▶ _CONSIGNE_:
Prolongez le texte sur les restrictions du droit de propriété en France, en reprenant juste après sa dernière phrase.

Ainsi les différents droits de préemption conférés aux personnes publiques[5] aboutissent à ce qu’une grande proportion des transactions immobilières soient surveillées par les collectivités publiques. De même, la planification urbaine et rurale joue, aujourd’hui, en France, un rôle déterminant. Elle conduit à ce que les droits dont bénéficie le propriétaire d’un immeuble découlent directement d’une décision de la collectivité publique. La constructibilité des sols urbains est d'ailleurs donnée et retirée sans que le propriétaire n’ait droit à aucune indemnité, en vertu de l’article L 160-5 du code de l’urbanisme. Or, le classement d’un terrain dans telle ou telle zone d’un plan local d’urbanisme, la possibilité qui lui est donnée de pouvoir accueillir tel ou tel type de culture conditionne d’évidence directement sa valeur patrimoniale. Le planificateur ne restreint pas une utilisation du sol supposée libre à l’origine mais octroie, ab initio, une activité et donc une valeur à chaque parcelle. De plus, la planification s’accompagne systématiquement, pour vérifier son respect, d’une autorisation au champ d’application extrêmement large. Concrètement, toute utilisation économiquement intéressante d’un sol, qu’il soit urbain ou rural, nécessite désormais une autorisation de l’autorité publique. La modification de la taille d’une fenêtre, le changement d'affectation d’un bâtiment, l’extension des terres d’un exploitant agricole ne peut se faire librement. Même l’installation d’une tente abritant un commerce saisonnier nécessite l’obtention d’un permis de construire[6].
2) Les atteintes découlant d’un arbitrage, au nom de l’intérêt général, entre intérêts privés.
Sans qu’il soit besoin ici de rentrer dans les détails, le droit français, même s’il n’utilise jamais cette expression, sans doute parce qu’elle lui rappelle trop l’ancien droit, tient compte de la « fonction sociale » qui doit être celle de la propriété. Le propriétaire ne saurait maintenir inutilisé son bien, compte tenu des besoins de la population. Pour le dissuader de toute stérilisation de son bien, le droit français frappe d’une taxe les logements vacants, permet leur réquisition[7] et organise une procédure d’attribution forcée des terres incultes[8].
De manière plus large, les prérogatives du propriétaire n’ont cessé d’être limitées, ces dernières années, au nom du droit au logement. La première grande loi est, en la matière, celle de 1948 qui a instauré, dans une période de pénurie de logements, un droit au maintien dans les lieux du locataire et un blocage des loyers. Même si les lois actuelles sont plus équilibrées, le statut de locataire d’habitation demeure, en France, favorable, notamment en ce que les possibilités de mettre fin au bail demeurent réduites pour le bailleur, alors qu’elles sont de droit pour le preneur. Le régime français des baux commerciaux et des baux ruraux est encore plus favorable au preneur, en ce qu’il instaure un droit au renouvellement du bail quasi illimité à tel point que la conclusion de tels baux est assimilée à un acte de disposition et suit donc le même régime juridique qu’une vente.

▶ _DONNÉES FOURNIES_:
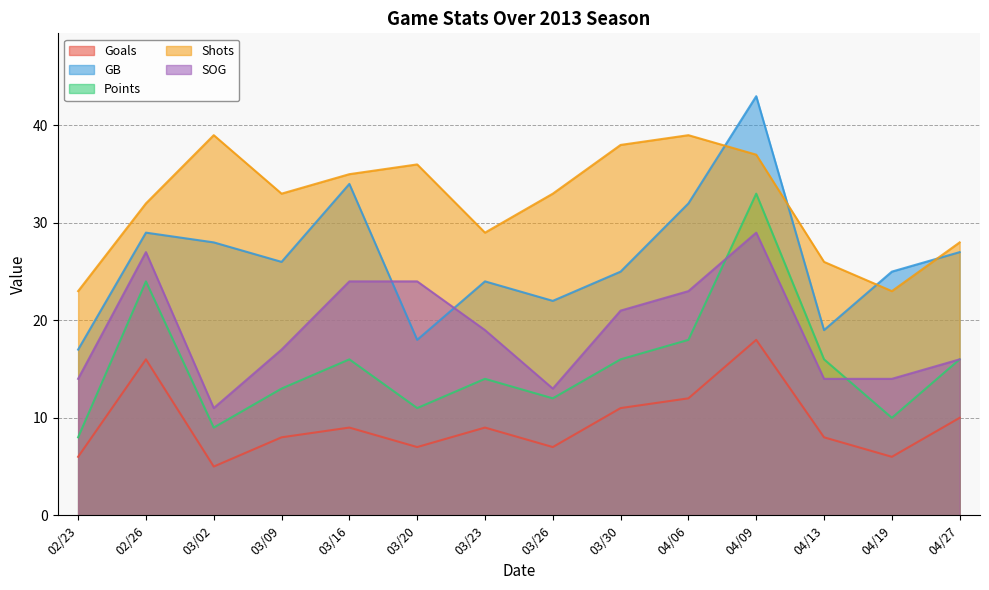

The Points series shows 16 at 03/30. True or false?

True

▶ _PRODUCTION ATTENDUE_:
Ce déséquilibre contractuel, délibérément voulu par le législateur, est la toile de fond incontournable de la plupart des modes d’exploitation et de transmission des biens immobiliers que nous n’aborderons pas car elle sera présentée, par maître PISANI.
Les droits du propriétaire sur son immeuble sont donc sérieusement restreints. Cependant, les atteintes qu’il subit ne sont pas sans limites.
B- Les limites à l’intervention de la puissance publique.
Des limites de droit, croissantes dans la législation contemporaine, viennent restreindre les pouvoirs de la puissance publique. De plus, des limites de fait non négligeables doivent être constatées.
1) Les limites de droit proviennent de la jurisprudence tant nationale que conventionnelle.
- La Cour Européenne des Droits de l’Homme interprétant l’article 1er du premier protocole additionnel à la convention a eu, à plusieurs reprises, à apprécier la validité de limites posées au droit de propriété par les Etats membres. Tout en laissant une certaine marge de liberté à ces derniers, elle n’hésite pas à sanctionner, notamment depuis l’arrêt SPORONG[9] de 1982, les abus les plus criants, comme le droit de préemption du fisc français dans l’affaire HEINRICH de 1994[10], l’usage abusif de réserves foncières dans l’affaire MOTAIS de NARBONNE en 2002[11] ou le rôle excessif du Commissaire du Gouvernement dans la procédure d’expropriation, considéré comme violant l’égalité des armes puisque bénéficiant d’information privilégiées sur la valeur des terrains[12]
- Le Conseil Constitutionnel n’est pas en reste. Dans le sillage de sa fameuse décision de 1982[13] affirmant le caractère fondamental du droit de propriété, il a considéré, en 1998[14] dans sa décision relative à la loi anti-exclusion, que « la limitation qui peut être portée au droit de propriété ne doit pas avoir un caractère de gravité tel que le sens et la portée de ce droit en soient dénaturés ».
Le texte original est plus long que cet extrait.